The group "planned to rob banks and companies to finance their operations," said the official, who declined to be named.        

Last month Saudi Arabia said it had captured 149 al-Qaeda militants in recent months who were raising money and recruiting members to carry out attacks on government facilities, security officials and the media.                                           

"Using poisoned perfume which they planned to send as gifts is one of the ways the arrested people planned to carry out their assassinations," the interior ministry official said.  

The militants, who revealed their plans to Saudi security forces, belonged to 19 al-Qaeda cells and comprised 124 Saudis and 25 foreigners.
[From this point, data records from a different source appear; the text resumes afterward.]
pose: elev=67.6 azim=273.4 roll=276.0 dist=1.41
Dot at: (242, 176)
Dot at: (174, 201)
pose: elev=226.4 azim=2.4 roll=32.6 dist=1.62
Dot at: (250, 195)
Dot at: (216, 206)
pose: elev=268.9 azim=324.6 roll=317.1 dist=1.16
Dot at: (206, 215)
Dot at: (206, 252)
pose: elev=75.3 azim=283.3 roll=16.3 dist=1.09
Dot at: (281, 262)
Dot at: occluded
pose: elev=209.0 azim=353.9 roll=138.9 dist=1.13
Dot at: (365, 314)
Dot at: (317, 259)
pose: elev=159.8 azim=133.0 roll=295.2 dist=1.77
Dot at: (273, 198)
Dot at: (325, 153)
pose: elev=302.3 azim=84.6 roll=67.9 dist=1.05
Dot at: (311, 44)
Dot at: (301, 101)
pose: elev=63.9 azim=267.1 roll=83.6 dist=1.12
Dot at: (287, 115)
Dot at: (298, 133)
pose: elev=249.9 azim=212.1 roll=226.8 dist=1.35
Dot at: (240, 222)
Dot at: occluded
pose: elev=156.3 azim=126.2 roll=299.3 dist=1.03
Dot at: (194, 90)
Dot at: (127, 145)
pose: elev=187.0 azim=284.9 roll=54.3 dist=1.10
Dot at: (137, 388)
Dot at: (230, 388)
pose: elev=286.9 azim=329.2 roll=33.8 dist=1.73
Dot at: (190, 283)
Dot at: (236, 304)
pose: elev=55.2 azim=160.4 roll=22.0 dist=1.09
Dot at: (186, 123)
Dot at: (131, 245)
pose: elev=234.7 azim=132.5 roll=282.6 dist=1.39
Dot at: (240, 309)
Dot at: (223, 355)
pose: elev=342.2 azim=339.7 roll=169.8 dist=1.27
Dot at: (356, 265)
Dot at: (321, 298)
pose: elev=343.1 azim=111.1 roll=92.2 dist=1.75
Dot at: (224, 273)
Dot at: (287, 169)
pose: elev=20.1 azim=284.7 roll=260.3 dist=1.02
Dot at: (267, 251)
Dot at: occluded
The groups had links to militants in Somalia and Yemen, the Interior Ministry said last month.                                           

Saudi Arabia has been fighting al Qaeda militancy for years and quelled a three-year al Qaeda campaign of violence in 2006.

Al-Qaeda's Yemeni and Saudi wings merged in 2009 into a new group, al-Qaeda in the Arabian Peninsula (AQAP), based in Yemen. 

In August 2009 a suicide bomber posing as a repentant militant tried to assassinate Saudi Arabia's top anti-terrorism official, Prince Mohammed bin Nayef, but only inflicted minor injuries. 

Recently al-Qaeda has become more innovative, and Saudi security forces have intensified efforts to foil it. In October, a plot to send two parcel bombs from Yemen to the United States was foiled after a tip-off from Saudi Arabia.  

The arrests announced last month were one of the largest al Qaeda sweeps by Saudi Arabia in years. In March, the kingdom arrested 113 al-Qaeda militants, including alleged suicide bombers who it said had been planning attacks on energy facilities in the world's top oil-exporting country. 

"We are still investigating the whole thing," the official said.